UbuntuFM is an on-line community, with several outlets on the web, aiming to spread the Ubuntu message of ‘humanity towards others’ across the globe out of the belief in a universal bond of sharing that connects all humanity. Therefore, the term “UbuntuFM” simply means “broadcasting the Ubuntu message by all means possible.
Ubuntu is a Nguni Bantu term meaning “humanity”. It is often also translated as the belief in a universal bond of sharing that connects all humanity. It is an ethical concept of Southern African origin. We can get a true sense of its meaning through the words of two great African men.
First, President Nelson Mandela, on the meaning of Ubuntu, said: “A traveler through a country would stop at a village and he didn’t have to ask for food or for water. Once he stops, the people give him food, entertain him. That is one aspect of Ubuntu, but it will have various aspects. Ubuntu does not mean that people should not enrich themselves. The question therefore is: Are you going to do so in order to enable the community around you to be able to improve?”
Second, the Archbishop Desmond Tutu also stated: “One of the sayings in our country is Ubuntu, the essence of being human. Ubuntu speaks particularly about the fact that you can’t exist as a human being in isolation. It speaks about our interconnectedness. You can’t be human all by yourself, and when you have this quality, Ubuntu, you are known for your generosity.
Ubuntu literally means “I am because you are”. The human race is one. Ubuntu is a tradition, a universal truth, a way of life underpinning the concept of an open society. Freedom. Respect. Helpfulness. Sharing. Community. Caring. Trust. Unselfishness. This is the spirit of Ubuntu.

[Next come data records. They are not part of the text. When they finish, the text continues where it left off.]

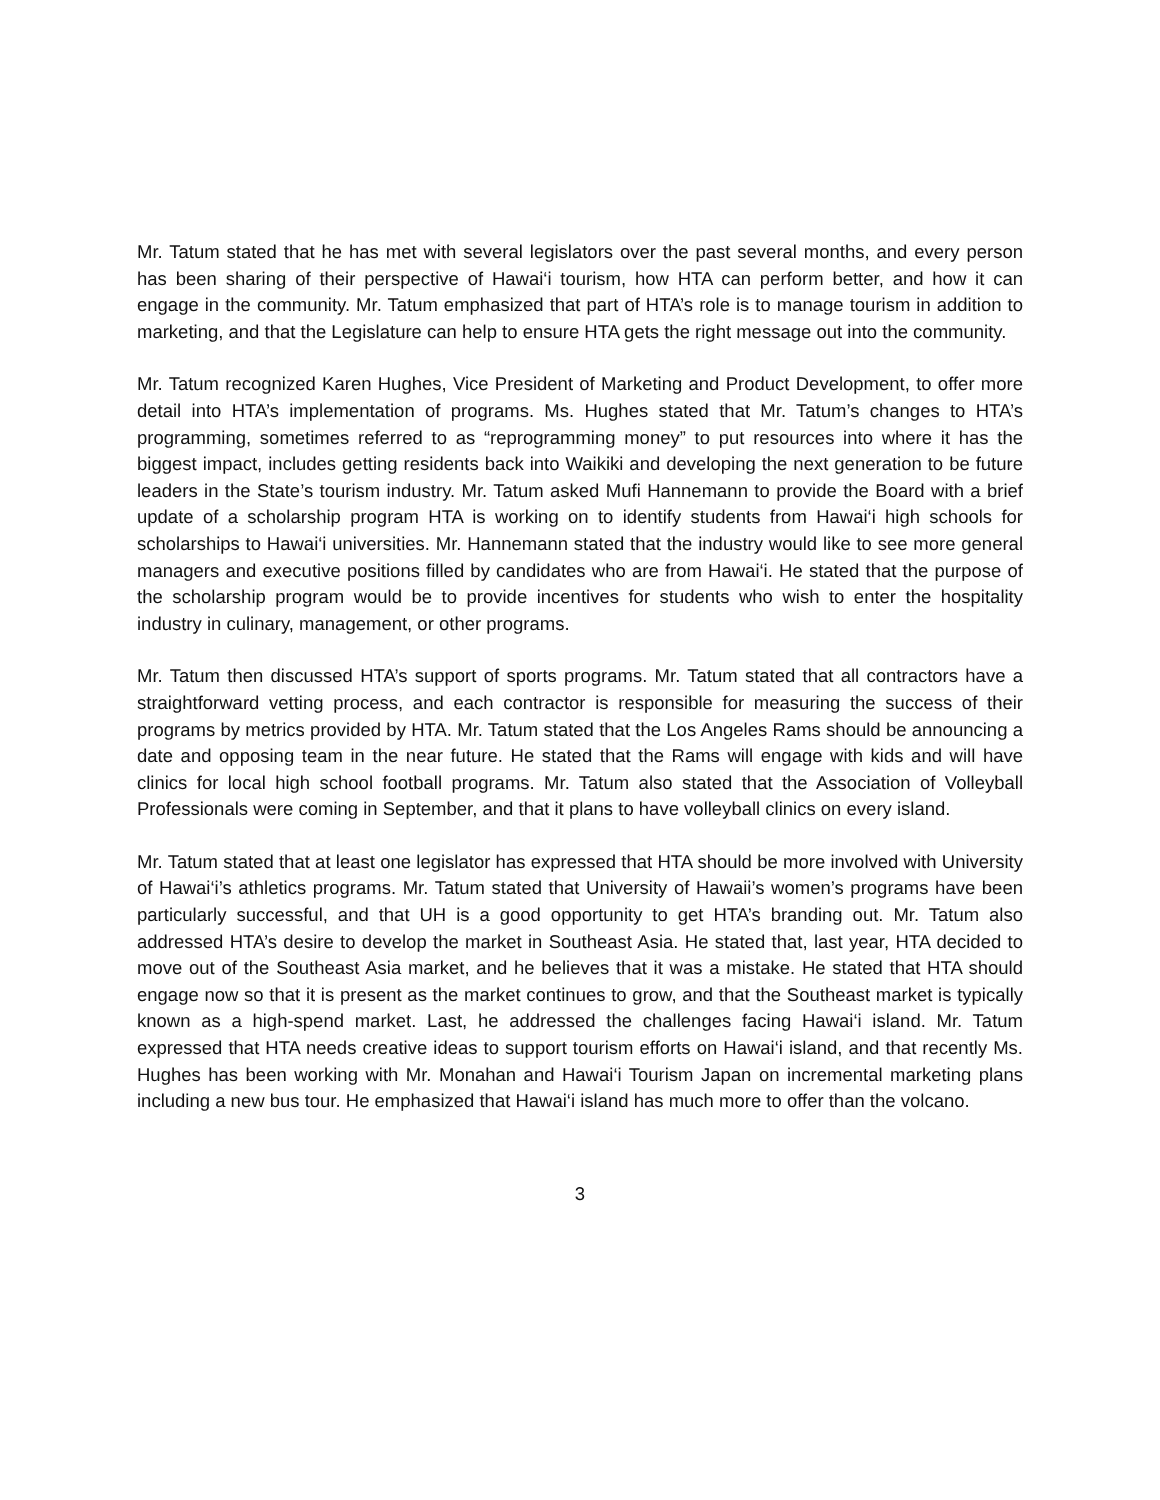Mr. Tatum stated that he has met with several legislators over the past several months, and every person has been sharing of their perspective of Hawai‘i tourism, how HTA can perform better, and how it can engage in the community. Mr. Tatum emphasized that part of HTA’s role is to manage tourism in addition to marketing, and that the Legislature can help to ensure HTA gets the right message out into the community.
Mr. Tatum recognized Karen Hughes, Vice President of Marketing and Product Development, to offer more detail into HTA’s implementation of programs. Ms. Hughes stated that Mr. Tatum’s changes to HTA’s programming, sometimes referred to as “reprogramming money” to put resources into where it has the biggest impact, includes getting residents back into Waikiki and developing the next generation to be future leaders in the State’s tourism industry. Mr. Tatum asked Mufi Hannemann to provide the Board with a brief update of a scholarship program HTA is working on to identify students from Hawai‘i high schools for scholarships to Hawai‘i universities. Mr. Hannemann stated that the industry would like to see more general managers and executive positions filled by candidates who are from Hawai‘i. He stated that the purpose of the scholarship program would be to provide incentives for students who wish to enter the hospitality industry in culinary, management, or other programs.
Mr. Tatum then discussed HTA’s support of sports programs. Mr. Tatum stated that all contractors have a straightforward vetting process, and each contractor is responsible for measuring the success of their programs by metrics provided by HTA. Mr. Tatum stated that the Los Angeles Rams should be announcing a date and opposing team in the near future. He stated that the Rams will engage with kids and will have clinics for local high school football programs. Mr. Tatum also stated that the Association of Volleyball Professionals were coming in September, and that it plans to have volleyball clinics on every island.
Mr. Tatum stated that at least one legislator has expressed that HTA should be more involved with University of Hawai‘i’s athletics programs. Mr. Tatum stated that University of Hawaii’s women’s programs have been particularly successful, and that UH is a good opportunity to get HTA’s branding out. Mr. Tatum also addressed HTA’s desire to develop the market in Southeast Asia. He stated that, last year, HTA decided to move out of the Southeast Asia market, and he believes that it was a mistake. He stated that HTA should engage now so that it is present as the market continues to grow, and that the Southeast market is typically known as a high-spend market. Last, he addressed the challenges facing Hawai‘i island. Mr. Tatum expressed that HTA needs creative ideas to support tourism efforts on Hawai‘i island, and that recently Ms. Hughes has been working with Mr. Monahan and Hawai‘i Tourism Japan on incremental marketing plans including a new bus tour. He emphasized that Hawai‘i island has much more to offer than the volcano.
3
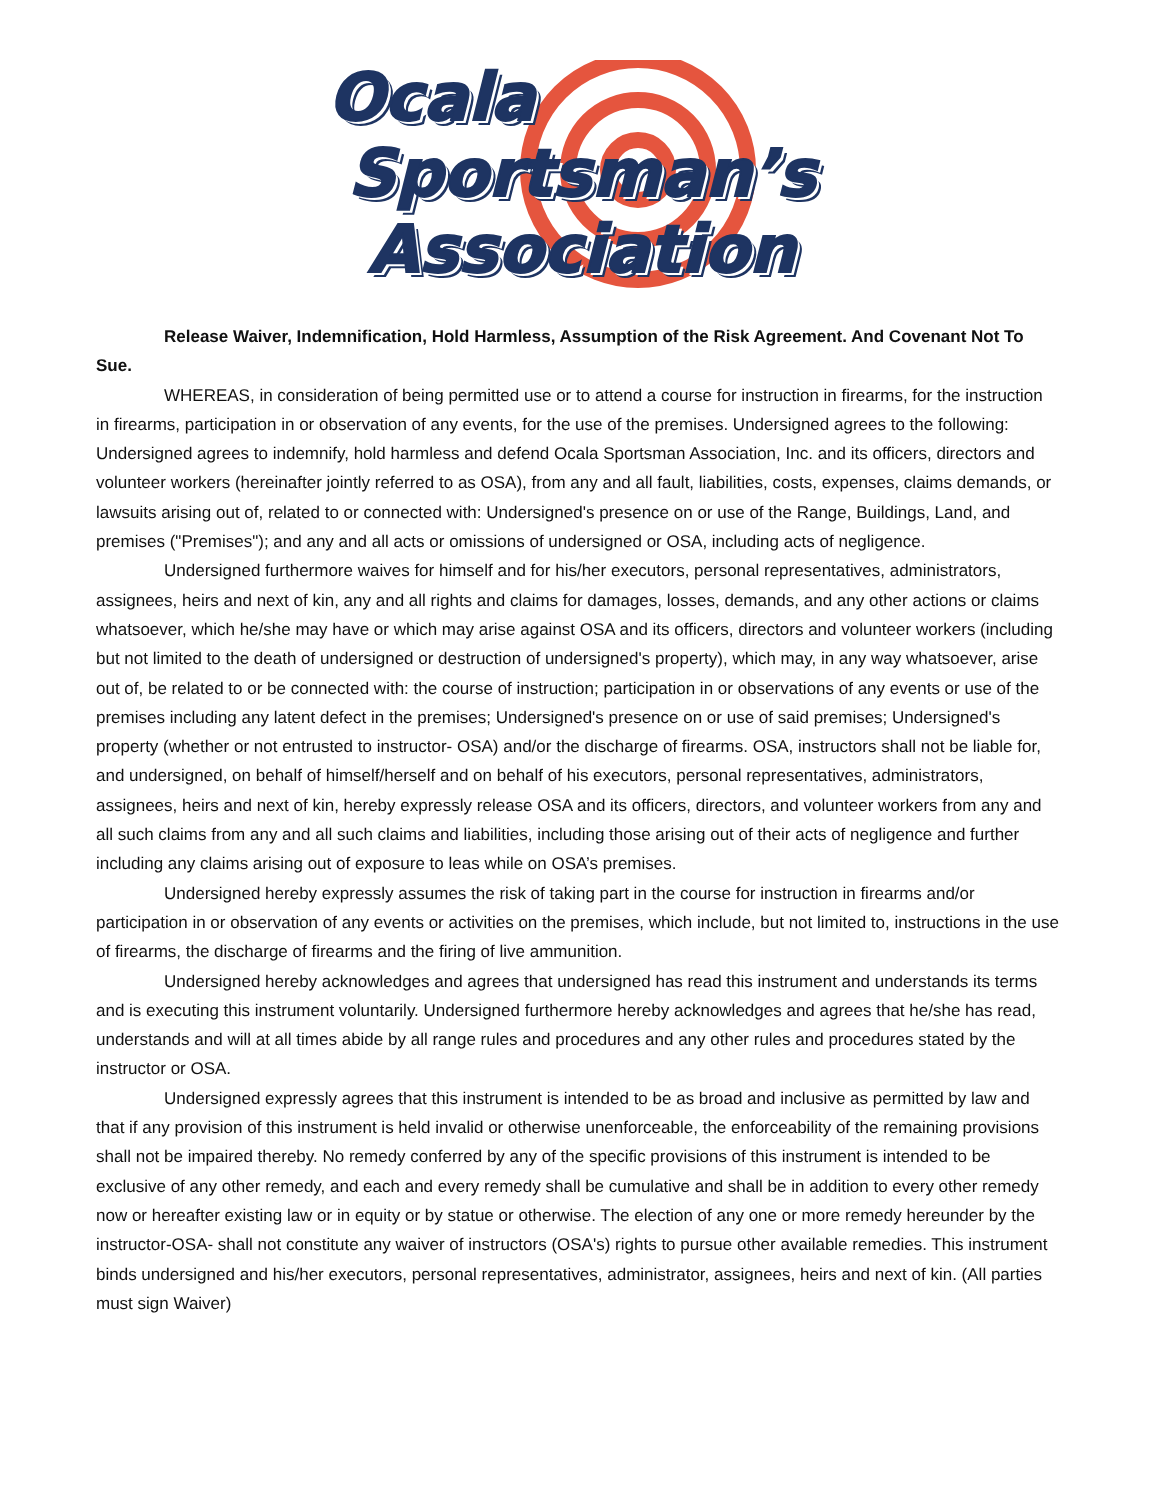Ocala
Sportsman’s
Association
Release Waiver, Indemnification, Hold Harmless, Assumption of the Risk Agreement. And Covenant Not To Sue.
WHEREAS, in consideration of being permitted use or to attend a course for instruction in firearms, for the instruction in firearms, participation in or observation of any events, for the use of the premises. Undersigned agrees to the following: Undersigned agrees to indemnify, hold harmless and defend Ocala Sportsman Association, Inc. and its officers, directors and volunteer workers (hereinafter jointly referred to as OSA), from any and all fault, liabilities, costs, expenses, claims demands, or lawsuits arising out of, related to or connected with: Undersigned's presence on or use of the Range, Buildings, Land, and premises ("Premises"); and any and all acts or omissions of undersigned or OSA, including acts of negligence.
Undersigned furthermore waives for himself and for his/her executors, personal representatives, administrators, assignees, heirs and next of kin, any and all rights and claims for damages, losses, demands, and any other actions or claims whatsoever, which he/she may have or which may arise against OSA and its officers, directors and volunteer workers (including but not limited to the death of undersigned or destruction of undersigned's property), which may, in any way whatsoever, arise out of, be related to or be connected with: the course of instruction; participation in or observations of any events or use of the premises including any latent defect in the premises; Undersigned's presence on or use of said premises; Undersigned's property (whether or not entrusted to instructor- OSA) and/or the discharge of firearms. OSA, instructors shall not be liable for, and undersigned, on behalf of himself/herself and on behalf of his executors, personal representatives, administrators, assignees, heirs and next of kin, hereby expressly release OSA and its officers, directors, and volunteer workers from any and all such claims from any and all such claims and liabilities, including those arising out of their acts of negligence and further including any claims arising out of exposure to leas while on OSA’s premises.
Undersigned hereby expressly assumes the risk of taking part in the course for instruction in firearms and/or participation in or observation of any events or activities on the premises, which include, but not limited to, instructions in the use of firearms, the discharge of firearms and the firing of live ammunition.
Undersigned hereby acknowledges and agrees that undersigned has read this instrument and understands its terms and is executing this instrument voluntarily. Undersigned furthermore hereby acknowledges and agrees that he/she has read, understands and will at all times abide by all range rules and procedures and any other rules and procedures stated by the instructor or OSA.
Undersigned expressly agrees that this instrument is intended to be as broad and inclusive as permitted by law and that if any provision of this instrument is held invalid or otherwise unenforceable, the enforceability of the remaining provisions shall not be impaired thereby. No remedy conferred by any of the specific provisions of this instrument is intended to be exclusive of any other remedy, and each and every remedy shall be cumulative and shall be in addition to every other remedy now or hereafter existing law or in equity or by statue or otherwise. The election of any one or more remedy hereunder by the instructor-OSA- shall not constitute any waiver of instructors (OSA's) rights to pursue other available remedies. This instrument binds undersigned and his/her executors, personal representatives, administrator, assignees, heirs and next of kin. (All parties must sign Waiver)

People should not be dying of starvation in the developing world while other people are dying of obesity in the developed world. This is fundamentally wrong because there is enough resources on earth to go around. Embracing Ubuntu will allow us all to be more helping and more sharing which will result in a world in which we all live a good life. Boyd Varty (a safari guide in South Africa) said it best:” In a more collective society, we realize from the inside that our well-being is deeply tied to the well-being of others. Danger is shared. Pain is shared. Joy is shared. Achievement is shared. Houses are shared. Food is shared. Ubuntu asks us to open our hearts and to share.”